ADG winner Matthew Saville has three films in planning

This article originally appeared in IF Magazine #147 (June-July 2012).

Director Matthew Saville has three features in development: Dark Victory, an adaptation of David Marr and Marian Wilkinson’s book of the same name about the Tampa crisis; Felony, an original thriller written by and to star Joel Edgerton; and Month of Sundays, a comedy about real estate.

IF Magazine asked Saville about his plans after he won two Australian Directors’ Guild Awards: for the mini-series cloudstreet and for Harry’s episode in The Slap in the category for drama series.

He only answered in terms of features – later suggesting that perhaps he only has the stamina to get to 100 pages – but made it very clear how important television is to him.

“TV has a faster turnaround and gives you the opportunity to have an output, rather than be in development forever,” he said. “It is important for directors to stay match-fit by playing a few games every season.”

Saville is currently in the editing room with a 6 x 30-minute comedy Please Like Me, written by and starring comedian Josh Thomas and produced by Todd Abbott. He also has hopes that Bonny Doon, an unscripted short, might grow into a series. It was filmed in a Toyota Tarago in 45 minutes and stars Stephen Curry and Dave Lawson.

Saville likes to direct a mix of TV comedy and drama, he says, but now that six years have passed since he filmed his debut film Noise, he is keen on doing another feature. One of the things he learned from Noise, he says, was the need to focus on the potential audience from the outset.

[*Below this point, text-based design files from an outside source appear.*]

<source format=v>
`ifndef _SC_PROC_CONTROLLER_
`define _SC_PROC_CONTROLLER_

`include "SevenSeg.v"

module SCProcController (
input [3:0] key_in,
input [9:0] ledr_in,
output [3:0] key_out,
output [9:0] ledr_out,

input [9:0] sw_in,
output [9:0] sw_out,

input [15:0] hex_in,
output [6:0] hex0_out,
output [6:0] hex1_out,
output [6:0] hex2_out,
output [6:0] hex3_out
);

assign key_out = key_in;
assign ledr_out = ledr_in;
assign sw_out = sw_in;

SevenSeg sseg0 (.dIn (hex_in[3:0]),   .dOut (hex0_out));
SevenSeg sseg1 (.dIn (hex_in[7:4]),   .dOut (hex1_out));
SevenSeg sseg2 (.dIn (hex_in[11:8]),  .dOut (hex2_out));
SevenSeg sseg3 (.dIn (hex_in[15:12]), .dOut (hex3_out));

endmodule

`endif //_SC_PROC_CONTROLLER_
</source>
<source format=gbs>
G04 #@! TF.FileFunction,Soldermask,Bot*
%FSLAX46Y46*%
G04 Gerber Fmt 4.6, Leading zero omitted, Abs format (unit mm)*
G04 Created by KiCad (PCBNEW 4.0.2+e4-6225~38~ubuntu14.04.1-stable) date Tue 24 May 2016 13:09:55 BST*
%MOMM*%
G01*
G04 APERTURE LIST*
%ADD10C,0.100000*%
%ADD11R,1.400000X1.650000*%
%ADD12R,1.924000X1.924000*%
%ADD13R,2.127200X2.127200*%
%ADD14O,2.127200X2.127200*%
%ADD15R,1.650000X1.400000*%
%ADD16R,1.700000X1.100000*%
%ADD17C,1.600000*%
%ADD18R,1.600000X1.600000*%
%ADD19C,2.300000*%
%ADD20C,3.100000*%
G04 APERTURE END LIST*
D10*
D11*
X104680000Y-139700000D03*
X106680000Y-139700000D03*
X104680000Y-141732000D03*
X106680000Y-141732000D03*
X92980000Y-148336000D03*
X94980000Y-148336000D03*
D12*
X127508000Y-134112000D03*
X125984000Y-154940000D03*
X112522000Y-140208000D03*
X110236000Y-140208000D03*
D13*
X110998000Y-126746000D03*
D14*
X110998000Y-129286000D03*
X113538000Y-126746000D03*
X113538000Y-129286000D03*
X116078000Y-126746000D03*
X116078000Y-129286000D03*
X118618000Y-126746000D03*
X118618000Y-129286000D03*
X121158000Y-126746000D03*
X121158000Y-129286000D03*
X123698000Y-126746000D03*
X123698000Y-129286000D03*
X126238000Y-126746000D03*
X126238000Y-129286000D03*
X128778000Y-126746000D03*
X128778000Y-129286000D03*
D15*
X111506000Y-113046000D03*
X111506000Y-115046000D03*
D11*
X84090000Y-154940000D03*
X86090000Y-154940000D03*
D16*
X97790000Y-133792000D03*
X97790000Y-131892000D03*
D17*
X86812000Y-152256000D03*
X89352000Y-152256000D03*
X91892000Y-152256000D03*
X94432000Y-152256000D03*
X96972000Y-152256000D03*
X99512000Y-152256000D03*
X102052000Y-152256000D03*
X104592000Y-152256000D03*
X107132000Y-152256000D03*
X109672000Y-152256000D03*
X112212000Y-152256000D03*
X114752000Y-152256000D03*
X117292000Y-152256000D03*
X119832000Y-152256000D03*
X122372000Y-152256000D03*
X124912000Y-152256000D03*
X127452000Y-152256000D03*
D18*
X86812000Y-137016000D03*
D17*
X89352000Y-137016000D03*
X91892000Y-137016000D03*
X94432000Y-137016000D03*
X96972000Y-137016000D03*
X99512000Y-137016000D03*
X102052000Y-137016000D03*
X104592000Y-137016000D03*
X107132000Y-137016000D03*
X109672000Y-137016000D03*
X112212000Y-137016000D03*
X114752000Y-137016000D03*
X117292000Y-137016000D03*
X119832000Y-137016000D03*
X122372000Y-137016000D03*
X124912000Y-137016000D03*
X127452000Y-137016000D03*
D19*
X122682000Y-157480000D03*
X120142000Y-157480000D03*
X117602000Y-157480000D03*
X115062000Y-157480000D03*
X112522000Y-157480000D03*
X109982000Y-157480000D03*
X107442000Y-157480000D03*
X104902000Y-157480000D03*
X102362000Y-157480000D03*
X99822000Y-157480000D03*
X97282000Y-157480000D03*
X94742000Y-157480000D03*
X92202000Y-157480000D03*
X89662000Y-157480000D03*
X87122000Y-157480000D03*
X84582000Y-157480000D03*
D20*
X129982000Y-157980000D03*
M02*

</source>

“You have to find a balance between indulgent aesthetics and what you want to achieve, and being conscious of how the expense of making a film might be recouped,” he says with a laugh.

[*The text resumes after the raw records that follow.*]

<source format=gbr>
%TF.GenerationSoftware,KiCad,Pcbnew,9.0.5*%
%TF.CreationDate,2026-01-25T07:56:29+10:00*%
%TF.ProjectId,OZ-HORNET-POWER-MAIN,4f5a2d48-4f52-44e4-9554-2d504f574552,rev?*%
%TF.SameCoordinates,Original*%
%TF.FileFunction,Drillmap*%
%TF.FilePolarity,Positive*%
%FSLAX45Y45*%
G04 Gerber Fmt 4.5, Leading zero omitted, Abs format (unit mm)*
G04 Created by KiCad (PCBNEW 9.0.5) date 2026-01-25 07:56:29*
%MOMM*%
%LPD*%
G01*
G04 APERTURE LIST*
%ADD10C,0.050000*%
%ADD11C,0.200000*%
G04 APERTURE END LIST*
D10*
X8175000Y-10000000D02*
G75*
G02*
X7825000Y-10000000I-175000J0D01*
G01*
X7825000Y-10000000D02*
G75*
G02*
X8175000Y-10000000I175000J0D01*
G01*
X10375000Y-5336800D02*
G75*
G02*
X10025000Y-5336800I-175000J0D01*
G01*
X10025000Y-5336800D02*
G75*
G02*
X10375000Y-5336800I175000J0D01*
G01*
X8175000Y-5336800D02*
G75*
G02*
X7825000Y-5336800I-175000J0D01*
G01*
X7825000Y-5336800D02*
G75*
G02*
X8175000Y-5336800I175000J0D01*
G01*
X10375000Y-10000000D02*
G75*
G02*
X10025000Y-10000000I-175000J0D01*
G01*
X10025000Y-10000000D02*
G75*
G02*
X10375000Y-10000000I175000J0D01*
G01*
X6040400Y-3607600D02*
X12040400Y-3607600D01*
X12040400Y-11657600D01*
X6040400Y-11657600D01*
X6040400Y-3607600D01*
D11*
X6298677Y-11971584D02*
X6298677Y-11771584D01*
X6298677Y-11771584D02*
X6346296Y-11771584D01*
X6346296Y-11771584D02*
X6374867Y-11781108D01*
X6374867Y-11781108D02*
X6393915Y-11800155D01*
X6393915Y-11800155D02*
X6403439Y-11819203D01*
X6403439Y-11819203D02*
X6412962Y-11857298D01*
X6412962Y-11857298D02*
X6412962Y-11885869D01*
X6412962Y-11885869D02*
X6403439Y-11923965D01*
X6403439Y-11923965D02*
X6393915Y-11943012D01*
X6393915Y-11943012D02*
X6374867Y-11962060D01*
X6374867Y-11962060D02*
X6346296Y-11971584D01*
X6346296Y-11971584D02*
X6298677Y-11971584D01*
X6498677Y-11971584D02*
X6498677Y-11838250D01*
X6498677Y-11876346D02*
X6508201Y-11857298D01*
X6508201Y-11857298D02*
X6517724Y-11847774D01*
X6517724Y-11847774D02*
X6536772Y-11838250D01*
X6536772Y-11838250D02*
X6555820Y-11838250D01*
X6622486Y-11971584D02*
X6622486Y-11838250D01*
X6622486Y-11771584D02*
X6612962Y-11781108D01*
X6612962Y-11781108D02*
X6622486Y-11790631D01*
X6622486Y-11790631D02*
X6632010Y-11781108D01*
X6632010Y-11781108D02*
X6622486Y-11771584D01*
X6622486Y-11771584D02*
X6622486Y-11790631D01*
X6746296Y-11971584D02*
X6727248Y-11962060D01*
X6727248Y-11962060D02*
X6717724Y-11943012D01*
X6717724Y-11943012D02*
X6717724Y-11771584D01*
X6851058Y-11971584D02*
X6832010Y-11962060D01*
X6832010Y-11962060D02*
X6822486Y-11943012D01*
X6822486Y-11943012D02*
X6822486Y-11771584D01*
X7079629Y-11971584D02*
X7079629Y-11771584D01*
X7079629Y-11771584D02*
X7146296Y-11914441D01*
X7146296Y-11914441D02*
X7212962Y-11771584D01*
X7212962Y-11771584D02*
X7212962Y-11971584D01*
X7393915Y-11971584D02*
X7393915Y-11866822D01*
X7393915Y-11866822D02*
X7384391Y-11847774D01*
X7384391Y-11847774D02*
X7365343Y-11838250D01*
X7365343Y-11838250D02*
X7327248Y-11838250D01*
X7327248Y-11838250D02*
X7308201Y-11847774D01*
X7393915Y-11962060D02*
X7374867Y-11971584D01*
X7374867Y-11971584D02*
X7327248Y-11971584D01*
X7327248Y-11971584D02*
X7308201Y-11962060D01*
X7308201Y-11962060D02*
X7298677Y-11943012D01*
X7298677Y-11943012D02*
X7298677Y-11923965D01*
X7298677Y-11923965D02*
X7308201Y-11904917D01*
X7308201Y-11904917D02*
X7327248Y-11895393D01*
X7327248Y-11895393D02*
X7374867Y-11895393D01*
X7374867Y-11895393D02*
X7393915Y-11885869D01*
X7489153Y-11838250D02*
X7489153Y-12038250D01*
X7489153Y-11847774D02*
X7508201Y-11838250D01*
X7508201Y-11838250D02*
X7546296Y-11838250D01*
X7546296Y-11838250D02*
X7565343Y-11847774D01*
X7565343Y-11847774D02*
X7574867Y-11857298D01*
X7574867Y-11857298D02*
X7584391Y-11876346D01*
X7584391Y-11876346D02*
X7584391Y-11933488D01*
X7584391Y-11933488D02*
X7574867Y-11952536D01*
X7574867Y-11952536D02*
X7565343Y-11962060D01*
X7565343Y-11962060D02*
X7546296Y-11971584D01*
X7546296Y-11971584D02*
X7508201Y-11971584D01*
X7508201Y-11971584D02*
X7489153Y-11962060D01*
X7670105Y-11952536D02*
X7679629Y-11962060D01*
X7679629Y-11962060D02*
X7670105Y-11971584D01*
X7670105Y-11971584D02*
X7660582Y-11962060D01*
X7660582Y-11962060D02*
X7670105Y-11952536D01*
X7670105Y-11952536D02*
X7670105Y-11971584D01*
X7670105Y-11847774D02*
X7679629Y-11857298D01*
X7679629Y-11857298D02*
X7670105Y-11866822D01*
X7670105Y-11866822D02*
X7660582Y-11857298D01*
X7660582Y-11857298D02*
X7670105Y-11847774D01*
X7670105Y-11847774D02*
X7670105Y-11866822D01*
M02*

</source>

His thumbnail sketch of Australian audiences is amusing: “It’s hard to attract young people because of the $200 million blockbusters full of superheroes – people of my age have kids and don’t go out, but there is an audience of older people who are hungry for adult drama, which is a languishing form.”

He sees the issues in Dark Victory as particularly pertinent to a mature audience and, rather modestly, says he’s not so much writing the script as “transposing the text because the book’s so fantastically written”.

The film will contain little or no bad language because something his mum said about the swearing in Noise still echoes in his mind: “I’m so proud of you Matt but I can’t recommend it to the women at the bridge club”.

Month of Sundays – also fondly known as the “untitled Shaun Micallef vehicle” – is about a guy who works in real estate who is disconnected from the world, including from his wife and his mother. It is being produced by Ruby Entertainment.

“I’m the son of a real estate agent but this is an exercise in bespoke tailoring,” says Saville, a reference to Micallef’s involvement. “I just like working, directing. It’s not the mode of dissemination or the genre that attracts me; it’s the scripts. I get sent a lot of scripts and a lot of them are structurally perfect – and Robert McKee would love them – but they lack a world view or philosophy.”